Mas posso dizer que dois fatores aguçaram mais minhas inquietações. Durante uma época eu trabalhei com cardiopatias congênitas, que se vamos olhar parece mais alienante ainda, é uma superespecialização. Era o ano de 1970 e eu trabalhava na Secretaria de Saúde do Estado, no Instituto de Cardiologia. A partir daí surgiu a oportunidade e trabalhar dentro da área de cardiologia, em uma base populacional envolvendo saúde pública. Eu queria sair do Serviço Público Estadual, porque ia assumir como professor na PUCRS. Quem liberava era o Secretário da Saúde Jair Soares pessoalmente, e eu fui dizer à ele que queria licença para tratar de interesses. Ele argumentou com os meus 17 anos de serviço público, e eu argumentei que estava apenas fazendo assistência sem perspectiva de saúde pública, o que continuaria fazendo no meu novo serviço universitário. Ele então me colocou contra a parede, sugerindo que eu propusesse como eu achava que deveria ser. Comecei então a pensar em algo dentro da minha área. Na Europa estavam desenvolvendo um pro­grama de prevenção da Febre Reumática, que é mais comum em países pobres e em desenvolvimento. Era uma proposta da OMS para países como Sudão, Egito, Turquia e Grécia, com padrões iguais ou piores que os nossos, e se eles podiam fazer, porque não aqui? Traba­lhei nesta linha, até para sensibilizar o pessoal do Planejamento da Secretaria da Saúde - na época o Arco Verde, Sclyar, Tigre, Ossanai, Fischmann, e outros - uma turma, que estava fazendo a saúde pública desabro­char. Havia um escritório da Organização Pan-americana de Saúde e Porto Alegre, e eu pedi autorização para utilizar um protocolo da OMS, após expor meu projeto. Autorizaram e comecei a trabalhar. Em 74 veio a Porto Alegre o diretor do setor de Doenças Cardiovasculares da OMS, para falar comigo, o que foi uma surpresa, pois fiquei sabendo que nosso programa era o único no mundo com base governamental. Os outros eram todos baseados em serviços privados. De uma hora para outra a coisa ficou importante e evoluiu a ponto de sermos consultados pelo Ministério da Saúde se poderíamos abrigar reuniões dos países latino-americanos que que­riam fazer um projeto para Prevenção da Febre Reumática, já que éramos os únicos que tinham a coisa regulamentada e andan­do. A reunião aconteceu em 1975 e eu coordenei, com a participação de oito países lati­no-americanos
JAMRIGS: E agora na UFRGS mais um desafio...
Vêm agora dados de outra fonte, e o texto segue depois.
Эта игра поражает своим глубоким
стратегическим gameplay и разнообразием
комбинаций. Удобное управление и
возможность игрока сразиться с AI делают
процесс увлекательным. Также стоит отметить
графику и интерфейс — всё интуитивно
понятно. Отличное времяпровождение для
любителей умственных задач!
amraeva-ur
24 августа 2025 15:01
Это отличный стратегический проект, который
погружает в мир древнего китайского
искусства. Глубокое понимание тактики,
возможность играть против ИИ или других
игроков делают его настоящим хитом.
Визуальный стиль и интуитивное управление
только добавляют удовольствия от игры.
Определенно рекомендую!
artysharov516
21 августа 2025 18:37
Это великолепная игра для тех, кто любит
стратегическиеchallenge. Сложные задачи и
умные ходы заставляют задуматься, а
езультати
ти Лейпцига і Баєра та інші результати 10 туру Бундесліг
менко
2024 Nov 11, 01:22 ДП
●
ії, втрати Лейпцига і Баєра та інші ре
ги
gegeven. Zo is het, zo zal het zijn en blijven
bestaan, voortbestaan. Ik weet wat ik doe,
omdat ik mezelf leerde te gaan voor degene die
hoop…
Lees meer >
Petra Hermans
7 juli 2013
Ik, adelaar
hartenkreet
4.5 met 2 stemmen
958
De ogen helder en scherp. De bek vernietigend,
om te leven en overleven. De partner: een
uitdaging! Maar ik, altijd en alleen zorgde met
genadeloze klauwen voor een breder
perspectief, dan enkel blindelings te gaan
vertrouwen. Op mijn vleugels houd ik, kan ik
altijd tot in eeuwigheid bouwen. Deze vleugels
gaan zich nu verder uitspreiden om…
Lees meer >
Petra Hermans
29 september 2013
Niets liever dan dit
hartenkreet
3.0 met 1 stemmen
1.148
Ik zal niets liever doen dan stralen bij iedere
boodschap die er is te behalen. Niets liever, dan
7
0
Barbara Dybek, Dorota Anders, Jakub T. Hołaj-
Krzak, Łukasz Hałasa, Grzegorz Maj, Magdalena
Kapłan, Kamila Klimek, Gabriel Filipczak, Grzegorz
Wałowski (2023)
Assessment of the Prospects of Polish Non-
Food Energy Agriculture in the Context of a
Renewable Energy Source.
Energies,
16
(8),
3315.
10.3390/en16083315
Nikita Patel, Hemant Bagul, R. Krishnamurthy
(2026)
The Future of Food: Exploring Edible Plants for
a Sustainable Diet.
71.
ACHUTTI: Isso está me dando muita satisfação. Na realidade a turma que recém ingressa, em todas as universidades, tem uma riqueza que os torna capazes de enxergar além do horizonte imediato. O currículo infelizmente os desvia desse caminho, porque a formação médica é a deforma­ção da realidade humana. Esse médico durão, tecnicista é uma deformação. Os meus alunos estão agora trabalhando com velhinhos nos asilos, e no mês passado, de 70 alunos, tranquilamente 60 tiveram uma resposta extraordinária em termos de escrever, descrever situações, de fazer coisas que eles perdem durante o curso.
A disciplina que eu tenho na UFRGS era a antiga “Acompanhamen­tos de Família” e que rebatizamos de “Promoção e Proteção à Saúde”, e acho que é uma coisa muito boa, porque a gente tem que simplificar para estudar, mas depois temos que “complicar” tudo de novo para poder ver o fato em todas as suas dimensões. Aqui na própria AM RIGS, onde já trabalhei bastante, o espírito é o de especialidades querendo mostrar a coisa dentro de uma superespecialização e de um fenômeno isolado, não fazendo as pontes buscando uma explicação no conjunto.
JAMRIGS - Estabelecer as pontes é a sua proposta...
ACHUTTI: O médico pode ter a atitude, uma presença, como operário. Não como se desejaria que o operário fosse, mas o da estória do apertador de parafusos do Chaplin. Ele faz e não se importa com o todo, e até há interesse que ele não tenha noção de conjunto, porque aí não poderá mudar as coisas. Só tem que fazer, fazer, indefinidamen­te fazer o mesmo. Não questiona, não muda nada. Nós médicos somos treinados para fazer coisas que não mudem nada. Eu tenho procurado trabalhar minhas inquieta­ções, e acho que estabelecer pontes é de fundamental importância.